▶ Text
━━━
Andean Storm Part 1
Two hundred years after the last Inca ruler (Tupac Amaru) died, a rebellion began to bubble away in Peru. The most famous members of the uprising were a wife and husband:
We don’t know a lot about the couple’s childhood, but we know they grew up near Cusco. Bilingual José was indigenous and studied at a Cusco school for the sons of caciques. His father was the leader of 3 towns, including Tungasuca where José was born. Raised in a family that had a certain amount of wealth, his upbringing was fairly comfortable.
Meanwhile, Micaela Bastidas was mixed-race and impoverished. Her father was either a black man or a white priest (sources vary) and she was raised single-handedly by her indigenous mother. She was a bit of an outcast in the indigenous community she grew up in, because of her mixed ethnicity. Micaela’s childhood ended abruptly when she got married aged just 15 to José Condorcanqui, an event that greatly improved her status and economic situation. Soon afterwards, she became a mother. The couple had 3 sons together: Hipólito, Mariano and Fernando. Micaela at first stayed at home to raise the boys, while José became a mule driver, owning 350 beasts in total. These hybrid animals are well-adapted to high altitude and he would take them from one place to another loaded with saddlebags to transport things for other people. While travelling around, he saw a lot of other indigenous people being severely abused by the Spanish and creoles (people of Spanish descent who were born in Peru).
This broke his heart and made him seethe with rage. He, his wife and other indigenous acquaintances dreamed of a Peru free from the disease of racism, a nation where everyone would be united and there would be no more servitude, extortionate taxes or forced labour. Their hearts’ desire was freedom and equality and they knew something had to be done to try and achieve those goals.
A few years later, in 1776, José’s brother died, meaning that José inherited the title of cacique of 3 towns in the area he was born in. For that reason, he stopped travelling about with the mules and settled in the region to sort out disputes and advocate for its inhabitants.
In 1777, he presented documents in Lima to ask that people from his province wouldn’t need to go to the mines in Bolivia and that his descendance from Tupac Amaru be officially recognised. José claimed to be directly descended from the last ruler of the Neo Inca State called Tupac Amaru through the ruler’s daughter whose name was Juana Pilco Waco. Both petitions were rejected, but José re-styled himself by taking the name Tupac Amaru II all the same.
Another source of inspiration came from Inca Garcilaso. This mixed-race guy was born in 1539, just a few years after the Spanish Conquest. Garcilaso’s mum, Isabel Chimpu Ocllo, was an Inca princess who was abandoned by Garcilaso’s father so was able to raise her mixed-race son instead of having him snatched from her. Inca wasn’t his real name but a nickname he gave himself to show his pride in his heritage, which is a credit to his mother. He went on to write a famous history book about the Incas entitled ‘Comentarios Reales de los Incas’.
These rejections further fuelled the couple’s anger and their desire to take matters into their own hands grew and grew.
━━━
▶ Work task
In the Andean Storm text, what was the name of the daughter of Tupac Amaru through whom José claimed to be descended?

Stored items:
━━━
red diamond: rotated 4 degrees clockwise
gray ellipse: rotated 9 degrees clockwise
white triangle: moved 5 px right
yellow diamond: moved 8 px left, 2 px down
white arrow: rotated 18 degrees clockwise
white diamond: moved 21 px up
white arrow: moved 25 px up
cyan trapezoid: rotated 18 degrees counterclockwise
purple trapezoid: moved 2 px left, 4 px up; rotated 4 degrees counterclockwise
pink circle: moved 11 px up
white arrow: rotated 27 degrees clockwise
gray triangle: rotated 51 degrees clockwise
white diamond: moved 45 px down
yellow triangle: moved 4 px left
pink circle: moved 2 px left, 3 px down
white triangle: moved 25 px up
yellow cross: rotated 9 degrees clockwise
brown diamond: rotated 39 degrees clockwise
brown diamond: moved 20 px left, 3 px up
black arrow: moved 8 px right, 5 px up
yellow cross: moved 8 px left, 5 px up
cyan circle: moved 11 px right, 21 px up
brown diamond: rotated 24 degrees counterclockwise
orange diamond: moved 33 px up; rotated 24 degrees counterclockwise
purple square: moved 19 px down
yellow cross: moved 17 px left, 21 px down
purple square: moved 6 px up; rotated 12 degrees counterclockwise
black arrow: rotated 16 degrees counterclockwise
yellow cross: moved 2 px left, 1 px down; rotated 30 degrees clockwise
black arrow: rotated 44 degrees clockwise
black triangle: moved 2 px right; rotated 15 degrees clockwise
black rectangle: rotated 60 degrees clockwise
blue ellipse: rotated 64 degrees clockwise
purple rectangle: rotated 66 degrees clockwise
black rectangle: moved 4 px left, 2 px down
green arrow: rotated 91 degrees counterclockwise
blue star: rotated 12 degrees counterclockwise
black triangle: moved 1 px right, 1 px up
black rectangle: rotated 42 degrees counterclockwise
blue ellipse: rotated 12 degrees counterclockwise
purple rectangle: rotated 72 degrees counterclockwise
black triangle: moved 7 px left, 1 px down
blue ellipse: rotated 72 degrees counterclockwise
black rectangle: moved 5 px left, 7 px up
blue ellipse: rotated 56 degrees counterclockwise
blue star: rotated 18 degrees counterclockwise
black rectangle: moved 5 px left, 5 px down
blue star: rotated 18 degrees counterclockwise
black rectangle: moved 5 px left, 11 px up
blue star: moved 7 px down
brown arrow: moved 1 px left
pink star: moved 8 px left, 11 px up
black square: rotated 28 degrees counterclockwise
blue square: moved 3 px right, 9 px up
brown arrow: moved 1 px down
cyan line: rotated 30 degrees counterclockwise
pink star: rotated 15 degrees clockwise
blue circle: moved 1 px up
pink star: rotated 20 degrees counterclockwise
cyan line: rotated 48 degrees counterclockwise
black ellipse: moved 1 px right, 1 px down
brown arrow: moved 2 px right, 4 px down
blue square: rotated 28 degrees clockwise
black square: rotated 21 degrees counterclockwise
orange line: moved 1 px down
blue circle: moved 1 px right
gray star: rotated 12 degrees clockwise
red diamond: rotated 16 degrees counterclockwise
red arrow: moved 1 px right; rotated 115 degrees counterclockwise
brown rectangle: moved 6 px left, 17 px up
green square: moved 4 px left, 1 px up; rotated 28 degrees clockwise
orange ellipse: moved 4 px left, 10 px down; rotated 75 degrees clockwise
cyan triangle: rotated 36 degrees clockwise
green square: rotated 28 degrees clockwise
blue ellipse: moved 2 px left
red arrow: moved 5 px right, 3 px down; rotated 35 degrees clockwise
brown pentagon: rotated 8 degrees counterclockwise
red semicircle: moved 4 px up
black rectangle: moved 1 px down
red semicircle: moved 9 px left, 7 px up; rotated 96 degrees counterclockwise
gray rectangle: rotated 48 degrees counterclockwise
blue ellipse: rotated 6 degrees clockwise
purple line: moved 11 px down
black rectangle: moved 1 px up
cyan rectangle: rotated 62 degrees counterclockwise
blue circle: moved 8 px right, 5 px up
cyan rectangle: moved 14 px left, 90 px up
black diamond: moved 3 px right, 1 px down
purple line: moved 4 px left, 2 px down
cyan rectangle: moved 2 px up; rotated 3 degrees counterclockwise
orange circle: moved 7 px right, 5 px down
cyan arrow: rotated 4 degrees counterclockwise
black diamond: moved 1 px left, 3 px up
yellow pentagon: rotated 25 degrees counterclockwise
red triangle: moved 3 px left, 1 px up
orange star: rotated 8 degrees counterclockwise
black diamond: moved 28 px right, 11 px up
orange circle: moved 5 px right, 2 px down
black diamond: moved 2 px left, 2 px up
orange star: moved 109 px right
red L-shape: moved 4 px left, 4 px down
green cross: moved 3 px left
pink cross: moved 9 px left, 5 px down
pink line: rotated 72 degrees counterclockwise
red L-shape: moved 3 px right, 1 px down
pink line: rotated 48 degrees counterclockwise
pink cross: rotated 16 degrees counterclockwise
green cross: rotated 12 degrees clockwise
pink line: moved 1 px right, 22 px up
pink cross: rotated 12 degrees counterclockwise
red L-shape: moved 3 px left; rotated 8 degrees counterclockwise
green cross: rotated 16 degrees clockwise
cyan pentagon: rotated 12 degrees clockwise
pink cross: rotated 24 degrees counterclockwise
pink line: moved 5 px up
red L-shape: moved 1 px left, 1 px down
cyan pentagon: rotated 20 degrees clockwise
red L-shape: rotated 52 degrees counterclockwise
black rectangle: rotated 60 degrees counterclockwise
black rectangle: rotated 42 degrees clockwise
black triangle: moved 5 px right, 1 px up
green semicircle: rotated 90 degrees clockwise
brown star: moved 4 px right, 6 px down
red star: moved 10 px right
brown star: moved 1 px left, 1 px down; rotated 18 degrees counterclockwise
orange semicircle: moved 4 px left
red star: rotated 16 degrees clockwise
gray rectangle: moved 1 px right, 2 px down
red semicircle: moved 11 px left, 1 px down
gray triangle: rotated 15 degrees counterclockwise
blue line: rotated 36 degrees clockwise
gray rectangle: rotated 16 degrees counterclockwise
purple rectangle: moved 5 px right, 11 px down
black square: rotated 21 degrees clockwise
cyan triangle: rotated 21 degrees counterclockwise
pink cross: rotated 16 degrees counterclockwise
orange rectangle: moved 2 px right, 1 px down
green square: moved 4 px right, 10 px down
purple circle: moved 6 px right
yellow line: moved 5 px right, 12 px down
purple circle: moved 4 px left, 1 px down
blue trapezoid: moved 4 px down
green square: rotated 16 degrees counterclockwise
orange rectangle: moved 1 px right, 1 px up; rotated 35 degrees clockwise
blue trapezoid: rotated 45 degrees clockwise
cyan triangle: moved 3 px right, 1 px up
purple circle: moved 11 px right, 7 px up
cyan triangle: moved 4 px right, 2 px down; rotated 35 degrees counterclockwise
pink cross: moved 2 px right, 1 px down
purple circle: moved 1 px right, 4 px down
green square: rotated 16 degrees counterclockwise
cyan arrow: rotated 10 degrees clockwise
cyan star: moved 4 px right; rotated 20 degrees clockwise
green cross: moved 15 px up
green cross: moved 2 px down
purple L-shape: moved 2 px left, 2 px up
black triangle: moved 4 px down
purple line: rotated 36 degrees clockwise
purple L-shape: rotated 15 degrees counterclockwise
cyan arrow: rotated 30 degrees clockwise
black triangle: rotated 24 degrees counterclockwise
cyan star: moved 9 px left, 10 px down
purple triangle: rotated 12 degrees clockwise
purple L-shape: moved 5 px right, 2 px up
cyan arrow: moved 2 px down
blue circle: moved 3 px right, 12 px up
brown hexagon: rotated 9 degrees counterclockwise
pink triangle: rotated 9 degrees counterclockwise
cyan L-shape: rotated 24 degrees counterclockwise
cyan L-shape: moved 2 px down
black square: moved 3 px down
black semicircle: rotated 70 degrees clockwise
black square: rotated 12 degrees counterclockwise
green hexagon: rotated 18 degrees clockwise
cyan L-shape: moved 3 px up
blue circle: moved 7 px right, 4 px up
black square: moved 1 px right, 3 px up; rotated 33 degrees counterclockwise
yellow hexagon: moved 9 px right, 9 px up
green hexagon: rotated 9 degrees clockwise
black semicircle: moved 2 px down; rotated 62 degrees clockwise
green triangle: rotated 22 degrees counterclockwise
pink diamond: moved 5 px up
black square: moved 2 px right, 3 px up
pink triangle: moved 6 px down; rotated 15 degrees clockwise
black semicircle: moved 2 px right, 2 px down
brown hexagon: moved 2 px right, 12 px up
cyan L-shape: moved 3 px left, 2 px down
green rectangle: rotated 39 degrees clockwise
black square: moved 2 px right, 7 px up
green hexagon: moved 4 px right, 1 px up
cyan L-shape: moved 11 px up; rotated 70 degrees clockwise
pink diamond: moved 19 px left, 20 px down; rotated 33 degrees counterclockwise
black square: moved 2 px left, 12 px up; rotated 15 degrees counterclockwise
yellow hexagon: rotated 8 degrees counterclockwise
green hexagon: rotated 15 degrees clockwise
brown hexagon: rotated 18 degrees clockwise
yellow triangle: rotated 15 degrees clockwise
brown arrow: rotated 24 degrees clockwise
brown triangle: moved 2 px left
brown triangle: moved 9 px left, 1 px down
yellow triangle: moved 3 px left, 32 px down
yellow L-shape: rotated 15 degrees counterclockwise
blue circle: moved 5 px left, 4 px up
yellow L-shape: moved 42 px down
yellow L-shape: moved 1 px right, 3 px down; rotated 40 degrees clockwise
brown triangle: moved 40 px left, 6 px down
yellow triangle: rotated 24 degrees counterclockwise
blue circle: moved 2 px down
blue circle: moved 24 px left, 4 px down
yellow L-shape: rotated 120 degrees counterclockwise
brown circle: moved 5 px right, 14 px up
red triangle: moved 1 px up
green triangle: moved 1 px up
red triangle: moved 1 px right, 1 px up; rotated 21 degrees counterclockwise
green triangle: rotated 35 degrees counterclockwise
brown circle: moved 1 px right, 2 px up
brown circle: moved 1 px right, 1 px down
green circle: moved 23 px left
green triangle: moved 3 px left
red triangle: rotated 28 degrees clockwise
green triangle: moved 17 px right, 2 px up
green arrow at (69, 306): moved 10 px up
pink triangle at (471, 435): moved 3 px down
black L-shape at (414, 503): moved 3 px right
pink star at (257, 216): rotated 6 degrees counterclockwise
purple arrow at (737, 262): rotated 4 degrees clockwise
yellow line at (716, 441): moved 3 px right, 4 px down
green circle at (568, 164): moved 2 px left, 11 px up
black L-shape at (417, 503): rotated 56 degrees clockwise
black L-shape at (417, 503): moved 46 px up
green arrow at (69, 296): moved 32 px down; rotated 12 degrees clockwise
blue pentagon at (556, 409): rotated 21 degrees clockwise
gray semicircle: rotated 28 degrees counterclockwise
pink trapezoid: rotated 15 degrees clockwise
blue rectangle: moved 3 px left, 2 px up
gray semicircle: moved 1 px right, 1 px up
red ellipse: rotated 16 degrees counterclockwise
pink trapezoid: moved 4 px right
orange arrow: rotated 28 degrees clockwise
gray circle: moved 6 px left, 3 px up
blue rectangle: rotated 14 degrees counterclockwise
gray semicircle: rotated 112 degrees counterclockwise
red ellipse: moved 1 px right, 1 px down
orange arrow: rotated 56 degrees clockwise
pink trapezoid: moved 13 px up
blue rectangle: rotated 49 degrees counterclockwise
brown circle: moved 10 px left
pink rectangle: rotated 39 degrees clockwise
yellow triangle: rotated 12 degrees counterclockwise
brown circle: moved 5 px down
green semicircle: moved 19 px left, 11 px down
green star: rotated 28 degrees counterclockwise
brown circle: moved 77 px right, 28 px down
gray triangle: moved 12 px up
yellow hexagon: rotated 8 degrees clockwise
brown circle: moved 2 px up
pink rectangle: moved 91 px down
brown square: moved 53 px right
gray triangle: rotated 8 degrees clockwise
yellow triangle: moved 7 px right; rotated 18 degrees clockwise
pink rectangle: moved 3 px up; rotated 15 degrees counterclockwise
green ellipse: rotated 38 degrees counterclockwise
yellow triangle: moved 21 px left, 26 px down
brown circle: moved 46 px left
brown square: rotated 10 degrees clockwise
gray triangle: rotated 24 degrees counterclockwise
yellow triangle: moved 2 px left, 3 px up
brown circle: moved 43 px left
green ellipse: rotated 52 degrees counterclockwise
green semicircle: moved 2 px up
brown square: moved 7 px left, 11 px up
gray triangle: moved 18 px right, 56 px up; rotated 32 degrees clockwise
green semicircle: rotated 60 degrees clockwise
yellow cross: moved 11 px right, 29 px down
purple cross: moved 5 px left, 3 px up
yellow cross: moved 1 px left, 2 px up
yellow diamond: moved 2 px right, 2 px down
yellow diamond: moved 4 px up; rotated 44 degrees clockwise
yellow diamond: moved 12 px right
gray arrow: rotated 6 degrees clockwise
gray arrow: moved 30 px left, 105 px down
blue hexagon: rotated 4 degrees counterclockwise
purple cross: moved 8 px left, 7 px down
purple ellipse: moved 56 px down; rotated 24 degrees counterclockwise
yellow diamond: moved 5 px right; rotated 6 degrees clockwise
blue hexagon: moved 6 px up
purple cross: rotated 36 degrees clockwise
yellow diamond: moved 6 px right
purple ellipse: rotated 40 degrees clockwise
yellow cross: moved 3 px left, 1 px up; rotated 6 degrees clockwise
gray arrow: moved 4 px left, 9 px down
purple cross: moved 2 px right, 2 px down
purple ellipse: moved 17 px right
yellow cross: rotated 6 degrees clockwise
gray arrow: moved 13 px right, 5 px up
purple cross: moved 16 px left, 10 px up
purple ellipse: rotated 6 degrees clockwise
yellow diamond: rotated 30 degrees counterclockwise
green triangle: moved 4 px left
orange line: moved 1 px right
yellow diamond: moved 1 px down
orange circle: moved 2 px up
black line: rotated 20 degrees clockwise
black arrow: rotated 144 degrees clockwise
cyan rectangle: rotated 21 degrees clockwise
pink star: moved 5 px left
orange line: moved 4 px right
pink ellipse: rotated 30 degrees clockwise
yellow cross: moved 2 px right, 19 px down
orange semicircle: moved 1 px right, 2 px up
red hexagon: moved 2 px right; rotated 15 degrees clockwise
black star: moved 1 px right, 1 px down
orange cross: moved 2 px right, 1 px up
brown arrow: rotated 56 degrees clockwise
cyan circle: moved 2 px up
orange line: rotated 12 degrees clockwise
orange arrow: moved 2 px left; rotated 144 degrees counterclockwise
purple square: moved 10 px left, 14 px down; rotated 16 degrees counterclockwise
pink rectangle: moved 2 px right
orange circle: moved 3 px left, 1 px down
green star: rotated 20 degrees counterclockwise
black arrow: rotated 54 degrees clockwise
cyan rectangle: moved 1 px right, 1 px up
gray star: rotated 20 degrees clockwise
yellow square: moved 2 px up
━━━
▶ Response to the exercise
Juana Pilco Waco